## Exercise
Write the next part of the discussion thread on the Boresch restraint, picking up after its final sentence.

## Text provided
Segment Open

The skip argument in this case makes it export only 1 frame out of 4.

jchodera commented 7 years ago

Thanks, @andrrizzi!

It might be helpful for us to look at a few solute only trajectories to see if this choice of restraint really is pathological, and how we might improve automatic selection.

spadavec commented 7 years ago

Using this command:

yank analyze extract-trajectory --netcdf=path/to/complex.nc --state=0 --trajectory=output.pdb --skip=4 --nosolvent --discardequil --imagemol --verbose

I generated this output.pdb for the 0.16 run.

In this system, the following atoms were selected by the Boresch restraint:

Atom Num (*.nc index) Atom Type Residue Type Residue Num (output.pdb index)
401 C LEU 24
518 O LYS 30
1746 HG23 ILE 104
2132 N1 LIG 127
2134 C8 LIG 127
2140 C12 LIG 127
jchodera commented 7 years ago

Thanks, @spadavec!

Here's a PyMOL ensemble with the Boresch restraint highlighted: boresch.zip

It's hard for me to see exactly what the pathology is. Some observations:

andrrizzi commented 7 years ago

Thanks @spadavec!

Segment Closed

## Data extract
Segment Open

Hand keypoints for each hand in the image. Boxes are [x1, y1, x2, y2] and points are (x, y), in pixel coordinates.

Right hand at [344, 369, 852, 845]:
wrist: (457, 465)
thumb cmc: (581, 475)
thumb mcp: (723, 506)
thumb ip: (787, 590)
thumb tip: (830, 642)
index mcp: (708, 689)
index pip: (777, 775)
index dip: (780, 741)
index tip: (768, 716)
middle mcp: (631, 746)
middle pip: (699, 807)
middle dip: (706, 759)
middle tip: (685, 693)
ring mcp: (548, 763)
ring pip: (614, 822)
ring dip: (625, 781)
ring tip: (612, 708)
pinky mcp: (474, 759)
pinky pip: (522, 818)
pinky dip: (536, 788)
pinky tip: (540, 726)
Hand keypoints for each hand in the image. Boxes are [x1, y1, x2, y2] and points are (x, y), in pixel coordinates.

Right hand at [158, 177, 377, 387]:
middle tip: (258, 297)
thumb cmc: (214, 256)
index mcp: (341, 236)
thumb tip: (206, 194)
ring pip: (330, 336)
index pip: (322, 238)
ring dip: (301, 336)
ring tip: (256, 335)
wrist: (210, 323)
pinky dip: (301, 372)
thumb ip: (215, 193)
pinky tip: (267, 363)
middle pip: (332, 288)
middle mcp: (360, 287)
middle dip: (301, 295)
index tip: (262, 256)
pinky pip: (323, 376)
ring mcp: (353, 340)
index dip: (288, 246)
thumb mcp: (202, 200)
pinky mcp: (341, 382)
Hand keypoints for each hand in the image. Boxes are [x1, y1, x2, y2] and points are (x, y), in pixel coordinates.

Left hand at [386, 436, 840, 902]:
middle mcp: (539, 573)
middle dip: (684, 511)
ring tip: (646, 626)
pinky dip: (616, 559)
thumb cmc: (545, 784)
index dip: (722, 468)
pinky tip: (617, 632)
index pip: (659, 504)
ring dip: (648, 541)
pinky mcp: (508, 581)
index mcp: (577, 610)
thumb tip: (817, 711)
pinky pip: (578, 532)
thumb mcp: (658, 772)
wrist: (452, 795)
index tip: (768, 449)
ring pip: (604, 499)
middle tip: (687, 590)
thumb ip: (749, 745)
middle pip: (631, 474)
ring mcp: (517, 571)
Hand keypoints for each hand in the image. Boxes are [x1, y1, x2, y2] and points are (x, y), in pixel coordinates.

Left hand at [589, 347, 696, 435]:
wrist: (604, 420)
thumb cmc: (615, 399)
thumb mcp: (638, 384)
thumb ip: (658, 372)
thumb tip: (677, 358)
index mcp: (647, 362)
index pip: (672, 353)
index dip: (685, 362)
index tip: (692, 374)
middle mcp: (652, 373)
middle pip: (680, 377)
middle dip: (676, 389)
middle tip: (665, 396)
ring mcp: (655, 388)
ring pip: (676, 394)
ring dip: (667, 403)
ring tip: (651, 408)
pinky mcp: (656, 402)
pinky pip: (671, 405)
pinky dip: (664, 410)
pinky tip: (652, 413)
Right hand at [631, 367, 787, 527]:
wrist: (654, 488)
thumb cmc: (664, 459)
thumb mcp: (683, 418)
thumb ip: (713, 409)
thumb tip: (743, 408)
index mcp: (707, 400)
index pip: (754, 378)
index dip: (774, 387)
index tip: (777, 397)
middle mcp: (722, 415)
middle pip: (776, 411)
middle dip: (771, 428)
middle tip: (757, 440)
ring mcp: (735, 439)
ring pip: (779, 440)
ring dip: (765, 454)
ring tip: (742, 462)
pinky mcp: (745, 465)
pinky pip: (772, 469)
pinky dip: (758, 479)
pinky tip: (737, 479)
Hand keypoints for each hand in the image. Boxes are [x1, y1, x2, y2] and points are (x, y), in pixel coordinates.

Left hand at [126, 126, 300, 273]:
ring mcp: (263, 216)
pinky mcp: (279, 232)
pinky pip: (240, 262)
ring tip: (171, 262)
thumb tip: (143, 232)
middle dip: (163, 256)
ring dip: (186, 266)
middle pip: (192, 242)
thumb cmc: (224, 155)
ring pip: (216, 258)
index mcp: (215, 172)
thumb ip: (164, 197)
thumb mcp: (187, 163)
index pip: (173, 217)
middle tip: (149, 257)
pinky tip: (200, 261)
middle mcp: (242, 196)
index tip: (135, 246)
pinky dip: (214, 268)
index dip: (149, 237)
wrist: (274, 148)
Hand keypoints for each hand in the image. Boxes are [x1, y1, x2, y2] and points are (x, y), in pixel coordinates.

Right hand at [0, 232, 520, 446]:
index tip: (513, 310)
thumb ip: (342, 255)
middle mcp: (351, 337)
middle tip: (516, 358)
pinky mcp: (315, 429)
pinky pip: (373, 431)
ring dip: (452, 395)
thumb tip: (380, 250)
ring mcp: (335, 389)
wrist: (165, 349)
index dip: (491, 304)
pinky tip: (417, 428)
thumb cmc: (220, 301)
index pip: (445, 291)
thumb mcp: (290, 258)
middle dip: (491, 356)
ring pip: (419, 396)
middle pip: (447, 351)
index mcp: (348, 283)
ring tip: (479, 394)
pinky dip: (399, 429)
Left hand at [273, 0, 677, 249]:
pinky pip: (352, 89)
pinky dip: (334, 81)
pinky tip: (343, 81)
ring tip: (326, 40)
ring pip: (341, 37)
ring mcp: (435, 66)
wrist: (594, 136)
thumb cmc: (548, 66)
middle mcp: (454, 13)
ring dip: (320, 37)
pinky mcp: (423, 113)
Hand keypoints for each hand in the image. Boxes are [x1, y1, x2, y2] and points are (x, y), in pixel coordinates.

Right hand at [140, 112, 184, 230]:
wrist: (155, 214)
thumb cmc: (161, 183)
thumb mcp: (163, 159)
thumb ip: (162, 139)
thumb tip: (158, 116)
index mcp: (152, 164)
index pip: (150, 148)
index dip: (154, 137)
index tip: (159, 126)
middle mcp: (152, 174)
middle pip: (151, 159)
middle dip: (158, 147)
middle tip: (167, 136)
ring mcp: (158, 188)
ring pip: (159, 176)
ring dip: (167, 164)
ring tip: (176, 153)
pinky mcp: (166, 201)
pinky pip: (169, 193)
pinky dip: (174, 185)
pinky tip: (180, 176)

Segment Closed

## Response to the exercise
It would be very helpful if you could get the restrained atoms of the 0.15 simulation and run again 0.16 restraining the same atoms. This way we can determine whether the Boresch restraint is the only one at fault, or if there're also other problems introduced with the new yank version.

spadavec commented 7 years ago

@andrrizzi No problem, I should be able to set that up this afternoon after I land. I can probably run 2-3 jobs at the same time if we want to make multiple comparisons; are there any other settings you'd like for me to test?

andrrizzi commented 7 years ago

Awesome, thanks! No other settings besides the Boresch restrained atoms and solvent_model: tip3p. If you had the resources to run also a couple of replicates of the same calculation that would be even better as I suspect that after 500 iterations the statistical noise might still be relevant.

spadavec commented 7 years ago

@andrrizzi

Results of 0.16 run using the same atoms for restraint as in the 0.15 (for cases using Boresch restraint)

Run # Restraint dG kcal/mol Solvent Model
1 Boresch -15.9 tip3p
2 Boresch -17.1 tip3p
3 Boresch -17.4 tip3p
4 Harmonic -15.2 tip3p
5 Harmonic +40 tip4pew
6 Harmonic +58 tip4pew
7 Harmonic -17.9 tip3p (900 iter., no switch_distance)
8 Harmonic -13.85 tip3p (900 iter.)
9 Harmonic -15.4 tip3p (1000 iter., HBonds, no_wat)
10 Harmonic -15.7 tip3p (1000 iter., HBonds, wat)
11 Null -13.2 tip3p
12 FlatBottom -15.8 tip3p

This is all still with 500 iterations, so the noise is still high, albeit consistent with the results from 0.15. I should be able to post an example jupyter notebook later this evening.

andrrizzi commented 7 years ago

Thanks so much, @spadavec ! That's more reasonable. I'm also glad to see that the Harmonic restraint does a good job even without fixing the binding pose.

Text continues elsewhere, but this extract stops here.